Copy exactly the stretch of data below from the line with "- Ascot Brass" through the line with "med Carlos Lopez", including both of those lines.

%%

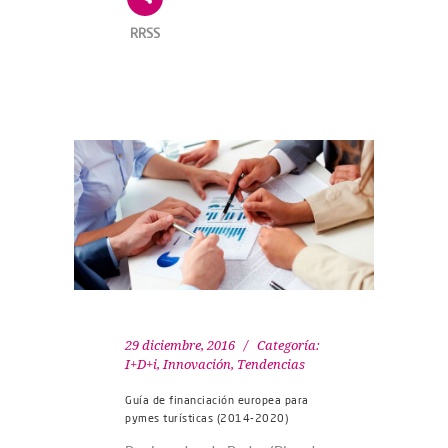
RRSS
29 diciembre, 2016
Categoría:
I+D+i
,
Innovación
,
Tendencias
Guía de financiación europea para
pymes turísticas (2014-2020)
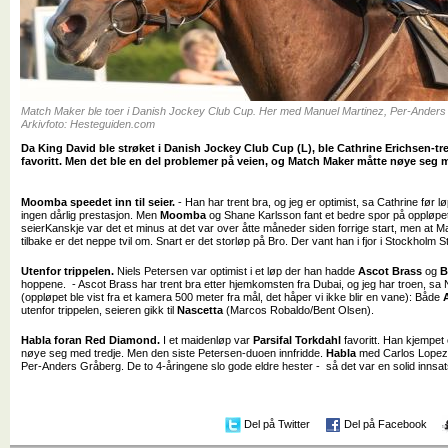
Match Maker ble toer i Danish Jockey Club Cup. Her med Manuel Martinez, Per-Anders G
Arkivfoto: Hesteguiden.com
Da King David ble strøket i Danish Jockey Club Cup (L), ble Cathrine Erichsen-tr
favoritt. Men det ble en del problemer på veien, og Match Maker måtte nøye seg 
Moomba speedet inn til seier.
- Han har trent bra, og jeg er optimist, sa Cathrine før 
ingen dårlig prestasjon. Men
Moomba
og Shane Karlsson fant et bedre spor på oppløpet 
seier
Kanskje var det et minus at det var over åtte måneder siden forrige start, men at
tilbake er det neppe tvil om. Snart er det storløp på Bro. Der vant han i fjor i Stockholm S
Utenfor trippelen.
Niels Petersen var optimist i et løp der han hadde
Ascot Brass
og
B
hoppene.
- Ascot Brass har trent bra etter hjemkomsten fra Dubai, og jeg har troen, sa 
(oppløpet ble vist fra et kamera 500 meter fra mål, det håper vi ikke blir en vane): Både
utenfor trippelen, seieren gikk til
Nascetta
(Marcos Robaldo/Bent Olsen).
Habla foran Red Diamond.
I et maidenløp var
Parsifal Torkdahl
favoritt. Han kjempet 
nøye seg med tredje. Men den siste Petersen-duoen innfridde.
Habla
med Carlos Lopez
Per-Anders Gråberg. De to 4-åringene slo gode eldre hester - så det var en solid innsat
Del på Twitter
Del på Facebook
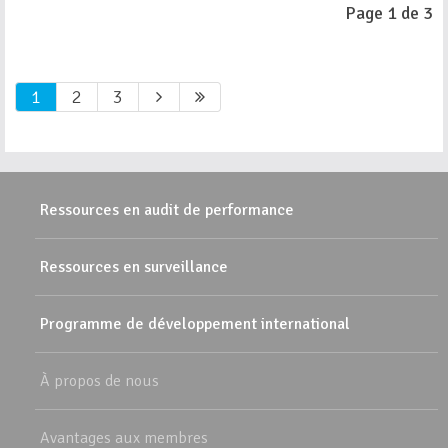
Page 1 de 3
1
2
3
Ressources en audit de performance
Ressources en surveillance
Programme de développement international
À propos de nous
Avantages aux membres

%%

__Exercise output__:
- Ascot Brass har trent bra etter hjemkomsten fra Dubai, og jeg har troen, sa 
(oppløpet ble vist fra et kamera 500 meter fra mål, det håper vi ikke blir en vane): Både
utenfor trippelen, seieren gikk til
Nascetta
(Marcos Robaldo/Bent Olsen).
Habla foran Red Diamond.
I et maidenløp var
Parsifal Torkdahl
favoritt. Han kjempet 
nøye seg med tredje. Men den siste Petersen-duoen innfridde.
Habla
med Carlos Lopez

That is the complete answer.